Here the United States have recognized the existence of the right of the original Mexican grantees to the land which has been patented, and by the patents invested them with any title which passed under the treaty from the Mexican Government to that of the United States. As to this there is no controversy now. Neither is there any dispute about the construction of the patents or the decrees on which they rest. Indeed, it was substantially conceded in argument that a decree could only be given by the District Court, "in view of the controversy disclosed by the petitions," for an undivided interest to each claimant, leaving it to be determined in some other way whether there had been a partition or not. The following is the language of counsel on that subject: "The effect of the decrees of the district court was . . . simply to leave the question of partition undetermined; that is to say, if, as claimed by Palomares, there was no partition, then the land was confirmed to the parties interested as cotenants; but if, as claimed by Vejar and Dalton, there was a partition, then upon well-established principles it was in effect confirmed to them in segregated portions as allotted to them by the partition."
This is undoubtedly a fair statement of the effect of the decrees and of the patents, and the single question presented to the court below for determination was, whether there had in fact been such a partition. To establish this fact proof was made of what had been done by and before the Mexican tribunal in that behalf, and the court held that it was insufficient. In so doing it decided no question of federal law, but only that the legal effect of what had been done was not such as was required to bind the parties by the partition. In this particular the case stands precisely as it would, if, instead of a partition under the form of a judicial proceeding, one had been made by the voluntary conveyances of the parties after the original grants and before the treaty.
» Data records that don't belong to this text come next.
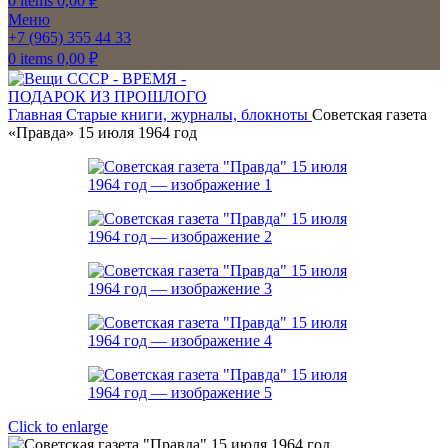
0
items
0,00
₽
Меню
+7 (965) 355 44 33
0
items
0,00
₽
Главная
Старые книги, журналы, блокноты
Советская газета
«Правда» 15 июля 1964 год
Click to enlarge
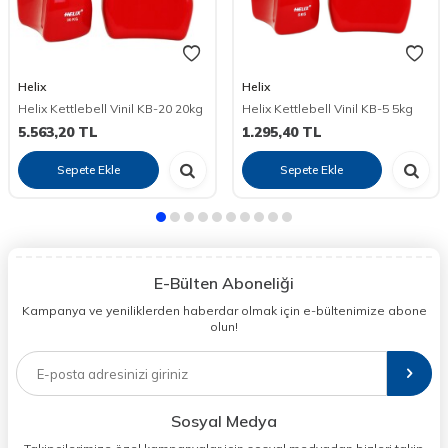
Helix
Helix
Helix Kettlebell Vinil KB-20 20kg
Helix Kettlebell Vinil KB-5 5kg
5.563,20
TL
1.295,40
TL
Sepete Ekle
Sepete Ekle
E-Bülten Aboneliği
Kampanya ve yeniliklerden haberdar olmak için e-bültenimize abone
olun!
Sosyal Medya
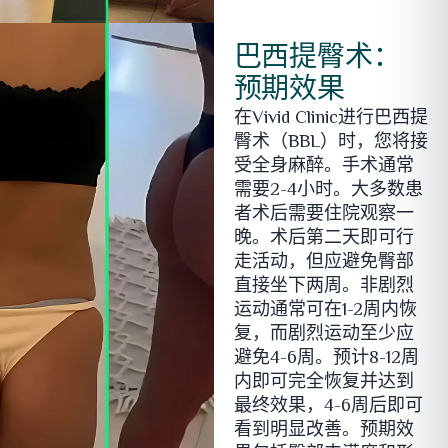
巴西提臀术：
预期效果
在Vivid Clinic进行巴西提
臀术（BBL）时，您将接
受全身麻醉。手术通常
需要2-4小时。大多数患
者术后需要住院观察一
晚。术后第二天即可行
走活动，但应避免臀部
直接坐下两周。非剧烈
运动通常可在1-2周内恢
复，而剧烈运动至少应
避免4-6周。预计8-12周
内即可完全恢复并达到
最终效果，4-6周后即可
看到明显改善。预期效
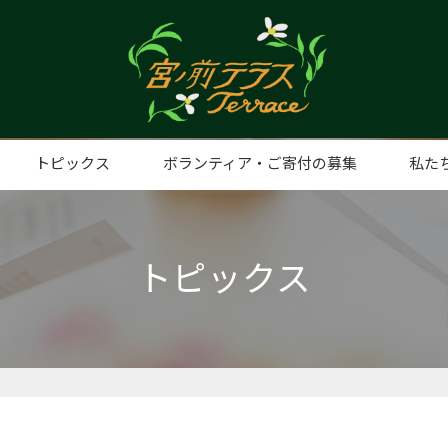
トピックス
ボランティア・ご寄付の募集
私た
ト事業
手打そばの日
子ども食堂（みやまえ食堂）
プレミアムナイト
みやまえ食堂（子ども食堂）
みやまえスタディ
親子ふれあいリトミック
うたべびまR
ふらっとルーム
ディスプレイショップ
日曜日
認知症カフェ
麻雀教室
フードパントリー
ヨガ教室
スマホ教室
eスポーツスクール
想い
代表
団体
アク
トピックス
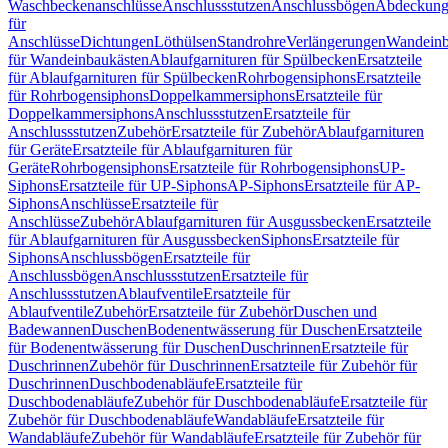
Waschbeckenanschlüsse
Anschlussstutzen
Anschlussbögen
Abdeckung
für
Anschlüsse
Dichtungen
Löthülsen
Standrohre
Verlängerungen
Wandeinb
für Wandeinbaukästen
Ablaufgarnituren für Spülbecken
Ersatzteile
für Ablaufgarnituren für Spülbecken
Rohrbogensiphons
Ersatzteile
für Rohrbogensiphons
Doppelkammersiphons
Ersatzteile für
Doppelkammersiphons
Anschlussstutzen
Ersatzteile für
Anschlussstutzen
Zubehör
Ersatzteile für Zubehör
Ablaufgarnituren
für Geräte
Ersatzteile für Ablaufgarnituren für
Geräte
Rohrbogensiphons
Ersatzteile für Rohrbogensiphons
UP-
Siphons
Ersatzteile für UP-Siphons
AP-Siphons
Ersatzteile für AP-
Siphons
Anschlüsse
Ersatzteile für
Anschlüsse
Zubehör
Ablaufgarnituren für Ausgussbecken
Ersatzteile
für Ablaufgarnituren für Ausgussbecken
Siphons
Ersatzteile für
Siphons
Anschlussbögen
Ersatzteile für
Anschlussbögen
Anschlussstutzen
Ersatzteile für
Anschlussstutzen
Ablaufventile
Ersatzteile für
Ablaufventile
Zubehör
Ersatzteile für Zubehör
Duschen und
Badewannen
Duschen
Bodenentwässerung für Duschen
Ersatzteile
für Bodenentwässerung für Duschen
Duschrinnen
Ersatzteile für
Duschrinnen
Zubehör für Duschrinnen
Ersatzteile für Zubehör für
Duschrinnen
Duschbodenabläufe
Ersatzteile für
Duschbodenabläufe
Zubehör für Duschbodenabläufe
Ersatzteile für
Zubehör für Duschbodenabläufe
Wandabläufe
Ersatzteile für
Wandabläufe
Zubehör für Wandabläufe
Ersatzteile für Zubehör für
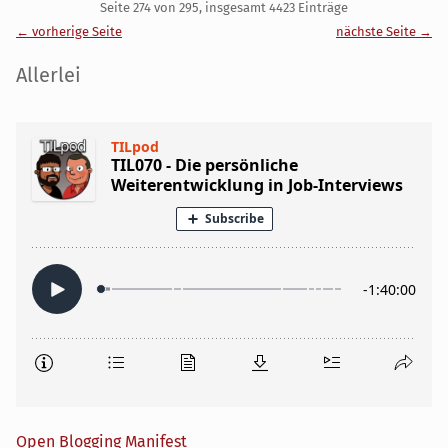
Pagination
Seite 274 von 295, insgesamt 4423 Einträge
← vorherige Seite
nächste Seite →
Seitenleiste
Allerlei
Open Blogging Manifest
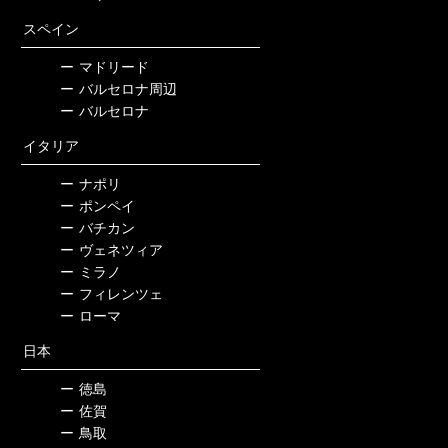
スペイン
ー
マドリード
ー
バルセロナ周辺
ー
バルセロナ
イタリア
ー
ナポリ
ー
ポンペイ
ー
バチカン
ー
ヴェネツィア
ー
ミラノ
ー
フィレンツェ
ー
ローマ
日本
ー
徳島
ー
佐賀
ー
鳥取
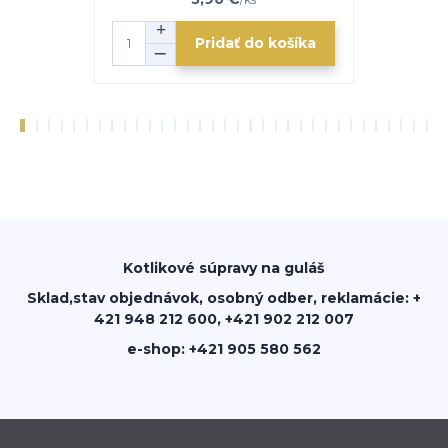
Pridať do košíka
Kotlikové súpravy na guláš
Sklad,stav objednávok, osobný odber, reklamácie: +
421 948 212 600, +421 902 212 007
e-shop: +421 905 580 562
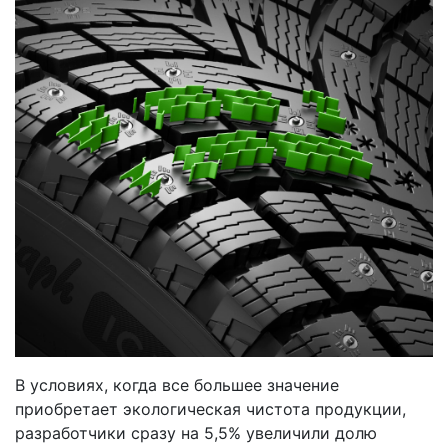
В условиях, когда все большее значение
приобретает экологическая чистота продукции,
разработчики сразу на 5,5% увеличили долю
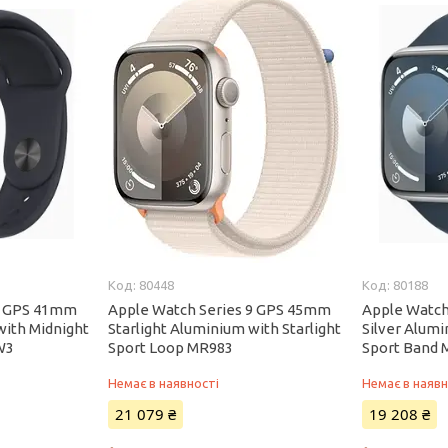
80448
80188
 9 GPS 41mm
Apple Watch Series 9 GPS 45mm
Apple Watch
with Midnight
Starlight Aluminium with Starlight
Silver Alum
W3
Sport Loop MR983
Sport Band 
Немає в наявності
Немає в наявн
21 079 ₴
19 208 ₴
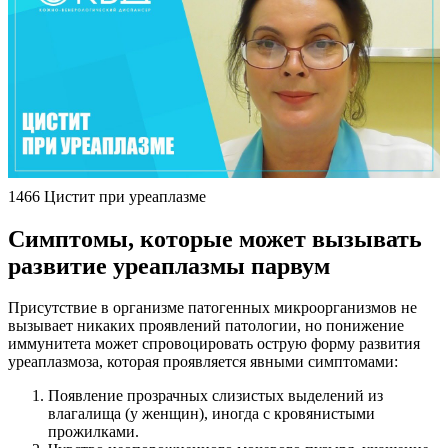
1466 Цистит при уреаплазме
Симптомы, которые может вызывать
развитие уреаплазмы парвум
Присутствие в организме патогенных микроорганизмов не
вызывает никаких проявлений патологии, но понижение
иммунитета может спровоцировать острую форму развития
уреаплазмоза, которая проявляется явными симптомами:
Появление прозрачных слизистых выделений из
влагалища (у женщин), иногда с кровянистыми
прожилками.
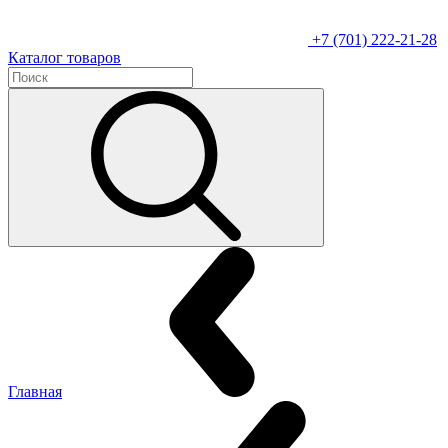
+7 (701) 222-21-28
Каталог товаров
Главная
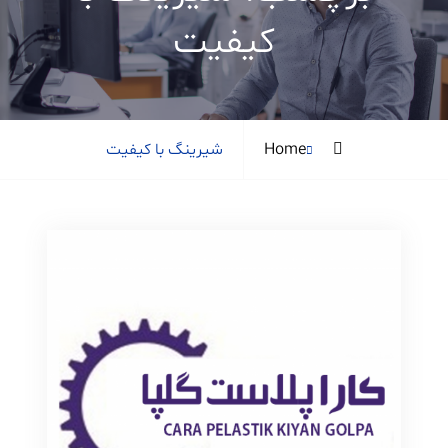
کیفیت
Posts
Home
شیرینگ با کیفیت
tagged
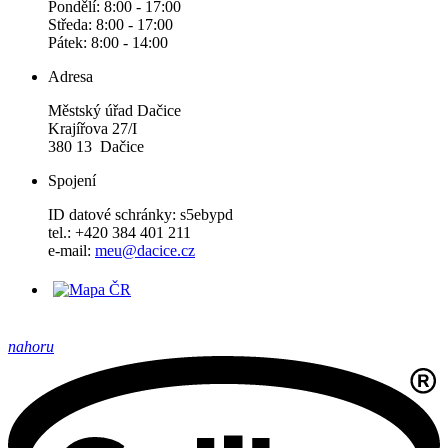
Pondělí: 8:00 - 17:00
Středa: 8:00 - 17:00
Pátek: 8:00 - 14:00
Adresa
Městský úřad Dačice
Krajířova 27/I
380 13 Dačice
Spojení
ID datové schránky: s5ebypd
tel.: +420 384 401 211
e-mail:
meu@dacice.cz
nahoru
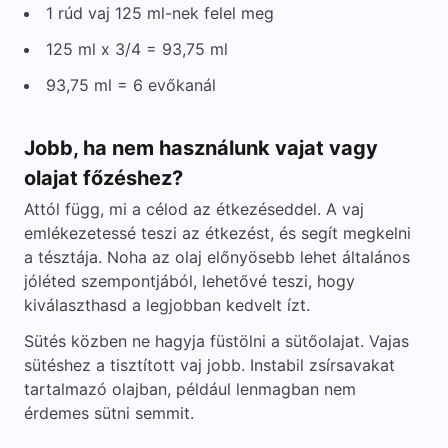
1 rúd vaj 125 ml-nek felel meg
125 ml x 3/4 = 93,75 ml
93,75 ml = 6 evőkanál
Jobb, ha nem használunk vajat vagy
olajat főzéshez?
Attól függ, mi a célod az étkezéseddel. A vaj
emlékezetessé teszi az étkezést, és segít megkelni
a tésztája. Noha az olaj előnyösebb lehet általános
jóléted szempontjából, lehetővé teszi, hogy
kiválaszthasd a legjobban kedvelt ízt.
Sütés közben ne hagyja füstölni a sütőolajat. Vajas
sütéshez a tisztított vaj jobb. Instabil zsírsavakat
tartalmazó olajban, például lenmagban nem
érdemes sütni semmit.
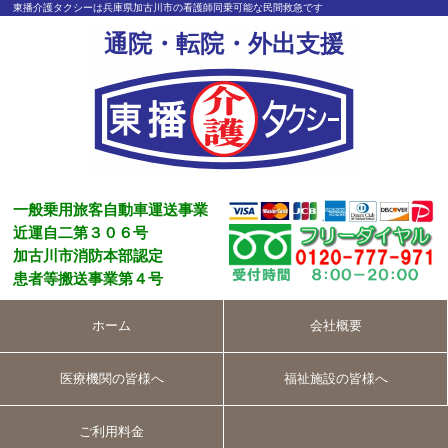
東播介護タクシーは兵庫県加古川市の看護師同乗可能な民間救急です
通院・転院・外出支援
一般乗用旅客自動車運送事業
近運自二第３０６号
加古川市消防本部認定
患者等搬送事業第４号
ホーム
会社概要
医療機関の皆様へ
福祉施設の皆様へ
ご利用料金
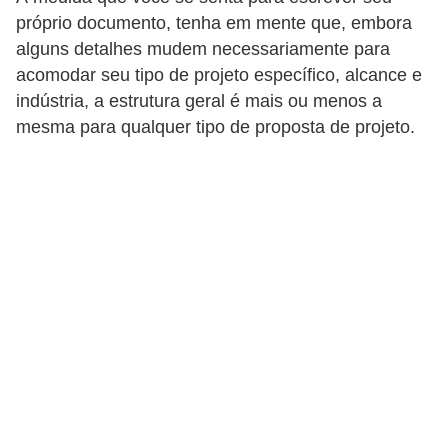
r
próprio documento, tenha em mente que, embora
e
alguns detalhes mudem necessariamente para
s
acomodar seu tipo de projeto específico, alcance e
indústria, a estrutura geral é mais ou menos a
a
mesma para qualquer tipo de proposta de projeto.
B
i
o
m
e
t
r
i
a
C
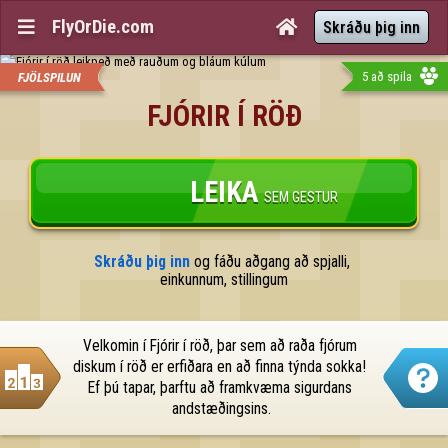
FlyOrDie.com


Skráðu þig inn
5 að spila
FJÖLSPILUN
FJÓRIR Í RÖÐ
LEIKA
SEM GESTUR
Skráðu þig inn
 og fáðu aðgang að spjalli, 
einkunnum, stillingum
Velkomin í Fjórir í röð, þar sem að raða fjórum 
diskum í röð er erfiðara en að finna týnda sokka! 
Ef þú tapar, þarftu að framkvæma sigurdans 
andstæðingsins.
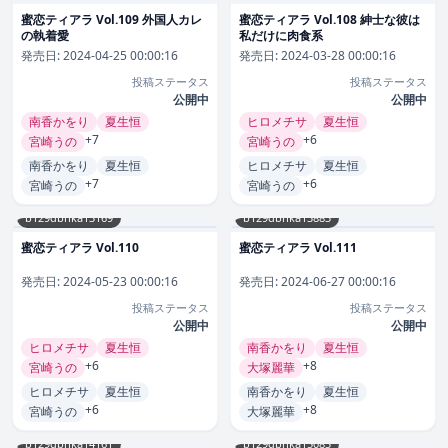
蜜恋ティアラ Vol.109 外国人カレ
蜜恋ティアラ Vol.108 紳士な彼は
の執着愛
私だけに肉食系
発売日:
2024-04-25 00:00:16
発売日:
2024-03-28 00:00:16
投稿ステータス
投稿ステータス
公開中
公開中
南香かをり
夏生恒
ヒロメチサ
夏生恒
+7
+6
宮崎うの
宮崎うの
南香かをり
夏生恒
ヒロメチサ
夏生恒
+7
+6
宮崎うの
宮崎うの
b129dbnka13169
b129dbnka13883
蜜恋ティアラ Vol.110
蜜恋ティアラ Vol.111
発売日:
2024-05-23 00:00:16
発売日:
2024-06-27 00:00:16
投稿ステータス
投稿ステータス
公開中
公開中
ヒロメチサ
夏生恒
南香かをり
夏生恒
+6
+8
宮崎うの
大塚麗華
ヒロメチサ
夏生恒
南香かをり
夏生恒
+6
+8
宮崎うの
大塚麗華
b129dbnka14161
b129dbnka15085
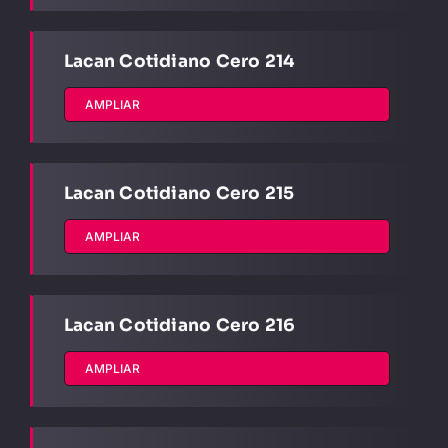
Lacan Cotidiano Cero 214
AMPLIAR
Lacan Cotidiano Cero 215
AMPLIAR
Lacan Cotidiano Cero 216
AMPLIAR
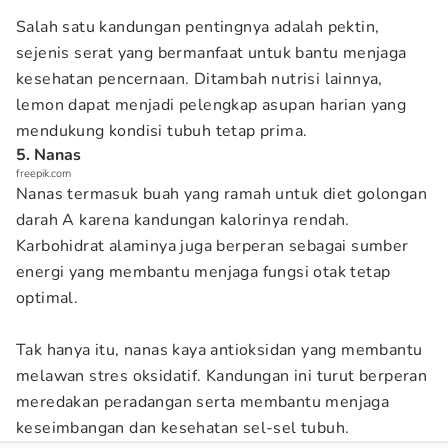
Salah satu kandungan pentingnya adalah pektin,
sejenis serat yang bermanfaat untuk bantu menjaga
kesehatan pencernaan. Ditambah nutrisi lainnya,
lemon dapat menjadi pelengkap asupan harian yang
mendukung kondisi tubuh tetap prima.
5. Nanas
freepik.com
Nanas termasuk buah yang ramah untuk diet golongan
darah A karena kandungan kalorinya rendah.
Karbohidrat alaminya juga berperan sebagai sumber
energi yang membantu menjaga fungsi otak tetap
optimal.
Tak hanya itu, nanas kaya antioksidan yang membantu
melawan stres oksidatif. Kandungan ini turut berperan
meredakan peradangan serta membantu menjaga
keseimbangan dan kesehatan sel-sel tubuh.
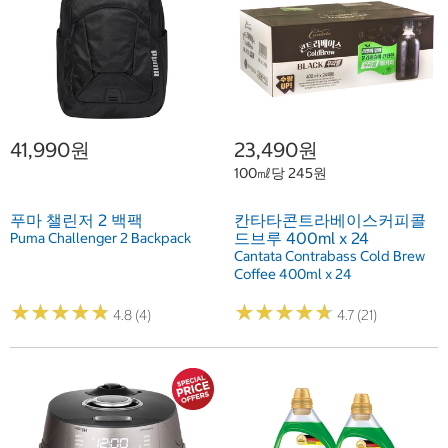
41,990원
23,490원
100㎖당 245원
푸마 챌린저 2 백팩
칸타타콘트라베이스커피콜
드브루 400ml x 24
Puma Challenger 2 Backpack
Cantata Contrabass Cold Brew
Coffee 400ml x 24
★
★
★
★
★
★
★
★
★
★
★
★
★
★
★
★
★
★
★
★
4.8 (4)
4.7 (21)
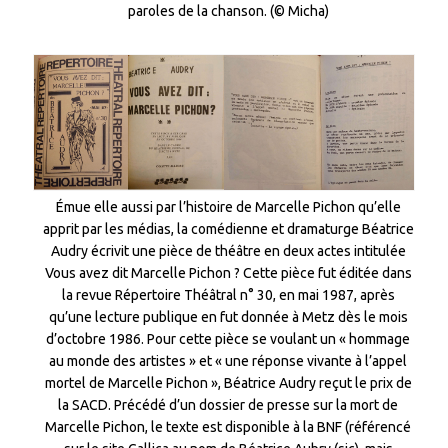
paroles de la chanson. (© Micha)
Émue elle aussi par l’histoire de Marcelle Pichon qu’elle
apprit par les médias, la comédienne et dramaturge Béatrice
Audry écrivit une pièce de théâtre en deux actes intitulée
Vous avez dit Marcelle Pichon ? Cette pièce fut éditée dans
la revue Répertoire Théâtral n° 30, en mai 1987, après
qu’une lecture publique en fut donnée à Metz dès le mois
d’octobre 1986. Pour cette pièce se voulant un « hommage
au monde des artistes » et « une réponse vivante à l’appel
mortel de Marcelle Pichon », Béatrice Audry reçut le prix de
la SACD. Précédé d’un dossier de presse sur la mort de
Marcelle Pichon, le texte est disponible à la BNF (référencé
Had the effort been in this case to establish such a partition instead of one through judicial action, we can hardly believe it would be claimed that a federal question was presented by a decision that the conveyances which were put in evidence did not furnish the necessary proof. Yet that is substantially this case. A valid partition before the treaty would have created rights which the United States would be bound to respect. That is not denied. Indeed, it is conceded that if a partition was in fact made, as is claimed, the patents as they now stand inure to the benefit of the parties according to their respective interests in severalty, and that a court of equity can give full effect to what was done by decreeing the necessary conveyances to perfect the legal titles. The only question is, whether such a partition was made, and upon that the decision of the state court is final, and not subject to review. It "drew in question no act of Congress, nor any authority exercised under the Constitution or laws of the United States, and therefore the decision of the state court could not be opposed either to the laws or to any authority exercised under the laws of the United States." This was said in Kennedy v. Hunt, 7 How. 586, 593, in reference to the construction which had been given to a Spanish title by a state court, and is equally applicable here.
It follows that
The motion to dismiss must be granted, and it is so ordered.